[There was a Canadian soldier who signed up to fight in World War One. To get to the lovely trenches he had to take a train all the way across Canada. The train stopped at a station in Winnipeg where somebody had a bear cub for sale so the soldier bought it and named it Winnie because it was purchased in Winnipeg. The bear travelled all the way to England, by which time it had become a regimental mascot. However it was deemed unsuitable for frontline combat, so it was left at London Zoo where it was a big attraction under the name Winnie the Bear. A.A. Milne took his son to see it, but his son couldn't pronounce bear and called it Winnie the Pooh instead.]

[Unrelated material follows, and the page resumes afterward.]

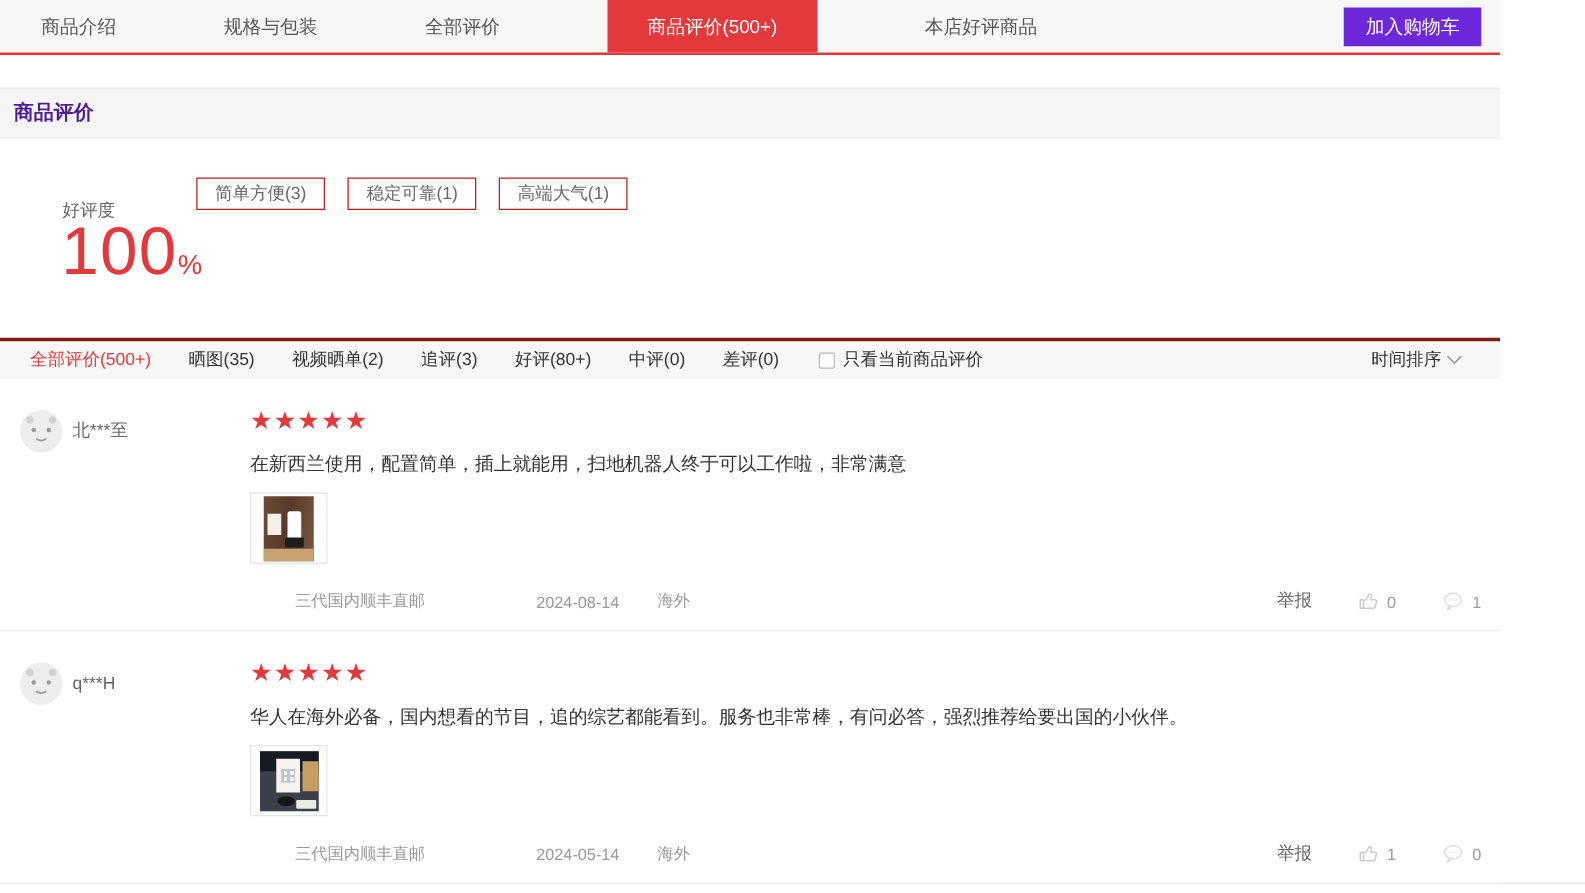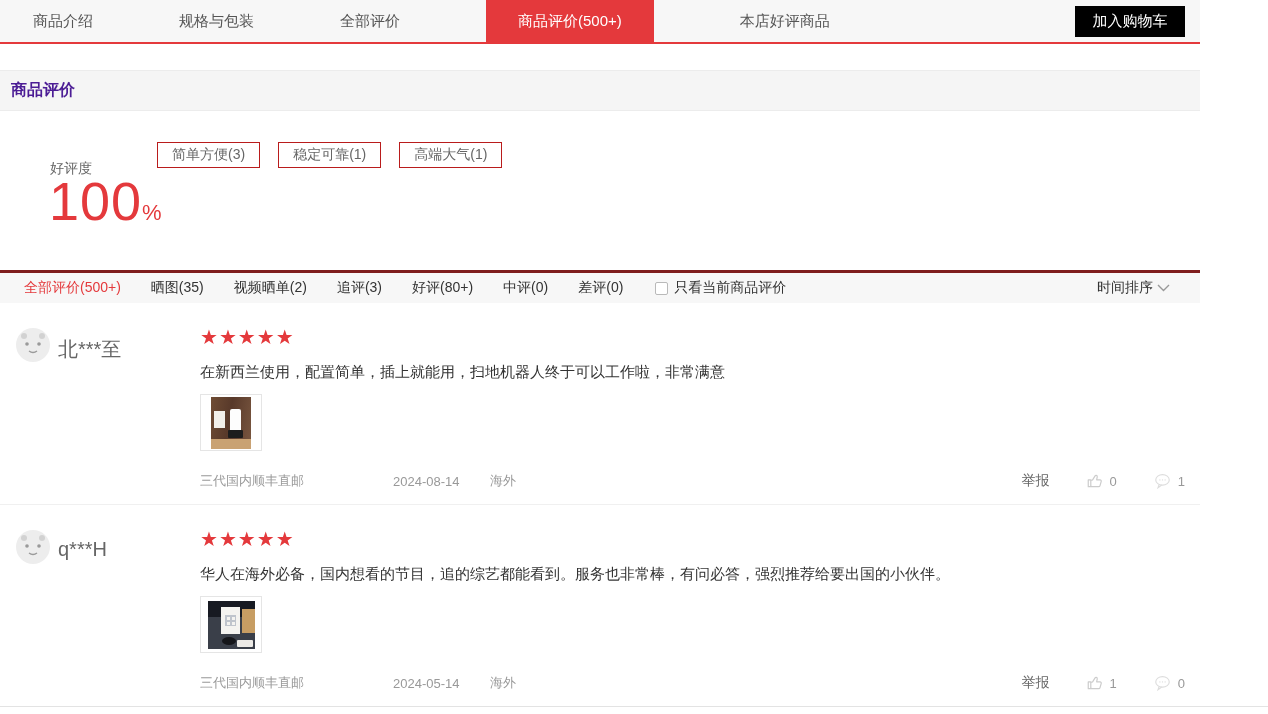"加入购物车" .cart-btn { background: #000000 -> #6d28d9 }
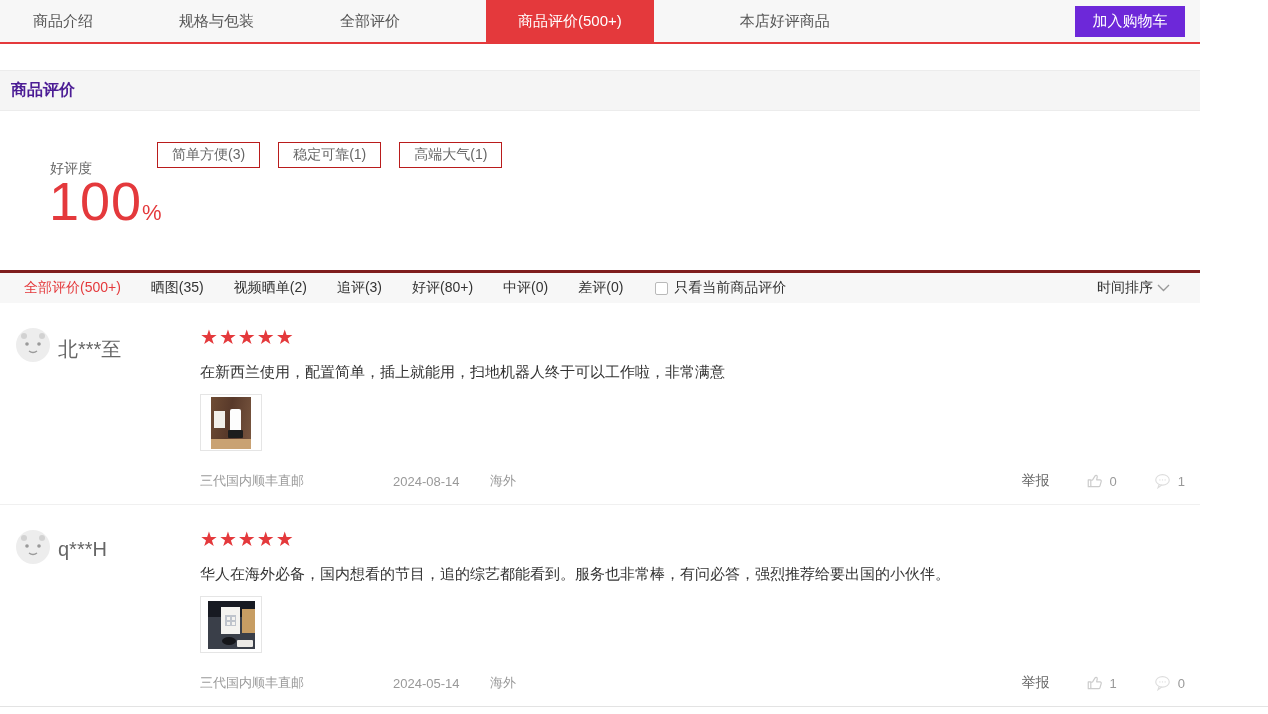"北***至" .uname { font-size: 20px -> 14px }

There's a bit in Lord Of The Rings where one of them (I think Sam) gets almost eaten by a tree. Possibly related: Ariel in The Tempest was imprisoned inside a pine
[Sycorax] did confine thee,
By help of her more potent ministers
And in her most unmitigable rage,
Into a cloven pine; within which rift
Imprison'd thou didst painfully remain
A dozen years; within which space she died
And left thee there; where thou didst vent thy groans
As fast as mill-wheels strike.
A suffering that Prospero threatens to revive:
If thou more murmur'st, I will rend an oak
And peg thee in his knotty entrails till
Thou hast howl'd away twelve winters.
I don't wish to get overly psychoanalytical about this because I'm jung and easily freudened*, but can anybody think of other occassions where people are living or imprisoned inside trees, especially in children's books? It seems to be significant to the infantile mind. Here, for example, is the view from inside the hollow tree I loved to play in as a child.
*James Joyce, whose pun that was, was immensely proud that his name was the same as Freud's which, in German, means Joy (ce). That's why Beethoven's Ode To Joy was lots of people singing freude.